Does that somehow change how many current 60 year olds will be moving out of their house in the next twenty years? A demographic change isn't what's being discussed.

Spooky23|6 years ago

It’s very different. I’m fortunate to be in a good place from a retirement perspective, but at this point my parents had made a 10x return on their home that they purchased in late 70s NYC, plus a legacy pension, plus a retirement healthcare.

Most of the housing wealth will be eaten up by health costs. With families moving away and people retiring to alternate locales, property wealth will be seized and sold off by the county to pay for Medicaid.

Many of the folks in our field are doing great, but tech is boom/bust and people are making way too much money now.

matheweis|6 years ago

> Most of the housing wealth will be eaten up by health costs

Unless the home is somehow stripped down or otherwise damaged, the intrinsic value of the housing wealth will not change; it just is owned by a different entity.

tuesdayrain|6 years ago

A 10x return on something bought in the 70s is very poor in comparison to the stock market which will double your money roughly every 7-10 years.

flyGuyOnTheSly|6 years ago

40 somethings are not baby boomers... boomers are in their late 50s to early 70s right now. [0]

The baby boom happened after world war II ended in 1945 which was 74 years ago.

[0] https://en.wikipedia.org/wiki/Baby_boomers

drivingmenuts|6 years ago

40-somethings are Gen-Xers. We've been raised on the idea of an unstoppable grim-meathook future. We don't want that, but we're powerless to stop it.

s1artibartfast|6 years ago

I was skeptical at first, but you are right

Today, there are ~77 million Americans over 60. In 2040, there will be ~100 million Americans over 60.

qqqwerty|6 years ago

The issue is not in 2040, it's between now and 2040. For example, the current population in the 40-45 age range is nearly 2 million less than the 55-59 range. So sometime between now and 2040 (probably around 2030) we are going to see a decrease in the number of newly retired individuals. By 2040, the first wave of millennials will start retiring, which should make the 'silver tsunami' less of an issue.

gleenn|6 years ago

The point is that there is a surge of baby-boomers who will die and the number of people younger than them are a significantly smaller group, so there will in fact be a surge in available housing.

madengr|6 years ago

There are as many millennials as boomers, whereas gen X is about 10 million less than either group.

I’d like to know what they are going to do with all the old-folks homes that are going up.

filesystemdude|6 years ago

The point is the flood of the market with these folks' homes.

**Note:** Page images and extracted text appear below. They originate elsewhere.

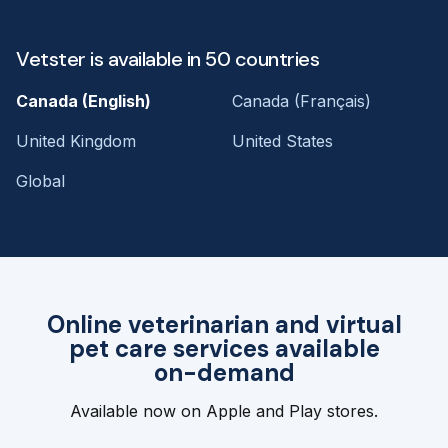
Vetster is available in 50 countries
Canada (English)
Canada (Français)
United Kingdom
United States
Global
Online veterinarian and virtual
pet care services available
on-demand
Available now on Apple and Play stores.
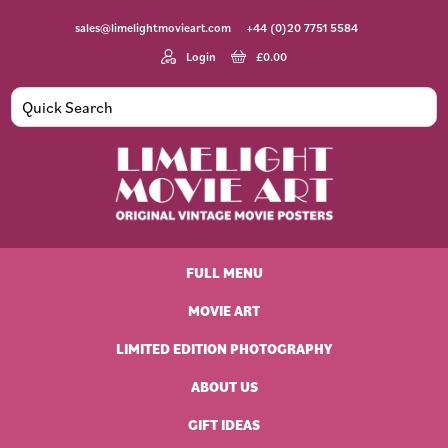
Skip
Skip
Skip
Skip
sales@limelightmovieart.com
+44 (0)20 7751 5584
to
to
to
to
primary
main
primary
footer
Login
£
0.00
navigation
content
sidebar
Limelight
Original
Movie
Vintage
Art
FULL MENU
Movie
Posters
MOVIE ART
LIMITED EDITION PHOTOGRAPHY
ABOUT US
GIFT IDEAS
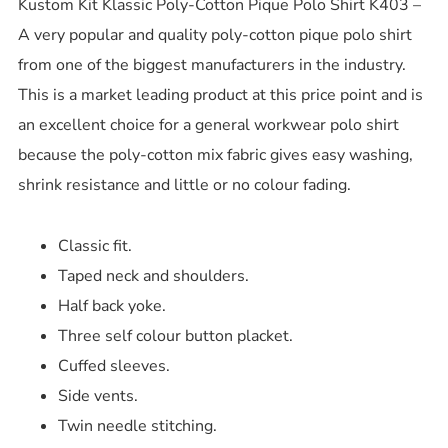
Kustom Kit Klassic Poly-Cotton Pique Polo Shirt K403 –
A very popular and quality poly-cotton pique polo shirt
from one of the biggest manufacturers in the industry.
This is a market leading product at this price point and is
an excellent choice for a general workwear polo shirt
because the poly-cotton mix fabric gives easy washing,
shrink resistance and little or no colour fading.
Classic fit.
Taped neck and shoulders.
Half back yoke.
Three self colour button placket.
Cuffed sleeves.
Side vents.
Twin needle stitching.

If there's demand because of a new set of people come by them, that doesn't negate a rise in available properties from which they may select.

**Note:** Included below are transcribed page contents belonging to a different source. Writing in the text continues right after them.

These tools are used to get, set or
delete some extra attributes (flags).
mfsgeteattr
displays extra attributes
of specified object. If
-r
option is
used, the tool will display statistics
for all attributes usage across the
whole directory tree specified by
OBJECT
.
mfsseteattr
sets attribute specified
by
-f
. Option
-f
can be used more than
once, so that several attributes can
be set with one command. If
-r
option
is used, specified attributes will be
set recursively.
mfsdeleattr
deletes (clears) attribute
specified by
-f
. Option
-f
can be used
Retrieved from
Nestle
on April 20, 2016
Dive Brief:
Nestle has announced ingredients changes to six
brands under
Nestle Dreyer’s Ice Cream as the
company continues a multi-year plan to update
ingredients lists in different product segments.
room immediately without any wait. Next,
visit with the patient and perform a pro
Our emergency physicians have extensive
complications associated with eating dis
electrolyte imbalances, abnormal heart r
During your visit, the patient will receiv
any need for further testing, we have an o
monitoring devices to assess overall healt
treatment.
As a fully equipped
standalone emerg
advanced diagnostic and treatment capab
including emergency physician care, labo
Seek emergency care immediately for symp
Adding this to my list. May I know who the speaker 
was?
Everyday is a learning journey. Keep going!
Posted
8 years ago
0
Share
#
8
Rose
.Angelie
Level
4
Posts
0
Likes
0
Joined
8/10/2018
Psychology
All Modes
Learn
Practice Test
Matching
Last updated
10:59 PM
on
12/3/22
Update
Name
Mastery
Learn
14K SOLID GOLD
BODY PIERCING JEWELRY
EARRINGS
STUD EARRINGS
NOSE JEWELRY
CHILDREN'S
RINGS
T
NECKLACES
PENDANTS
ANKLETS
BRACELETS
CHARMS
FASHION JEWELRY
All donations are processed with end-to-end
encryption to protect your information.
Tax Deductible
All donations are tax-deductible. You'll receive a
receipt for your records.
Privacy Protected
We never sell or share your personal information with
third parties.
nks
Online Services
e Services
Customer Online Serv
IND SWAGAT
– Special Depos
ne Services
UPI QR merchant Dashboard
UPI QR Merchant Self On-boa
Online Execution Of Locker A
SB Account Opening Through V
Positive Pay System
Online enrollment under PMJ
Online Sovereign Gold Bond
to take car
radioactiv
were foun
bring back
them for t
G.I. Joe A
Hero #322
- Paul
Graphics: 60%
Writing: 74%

Real estate companies make money from the _churn_ of the market, not whether there are too many or too few houses to meet demand.

imtringued|6 years ago

Why do demographics matter? It's completely missing the point. The only thing that matters is that the population is still growing and therefore there will be no housing shortage.

zacharycohn|6 years ago

But people who are 40 now have different priorities and tend to want to live in different places than 60 year olds did 20 years ago.

tapatio|6 years ago

Nope. Everyone still wants to live in coastal Southern California.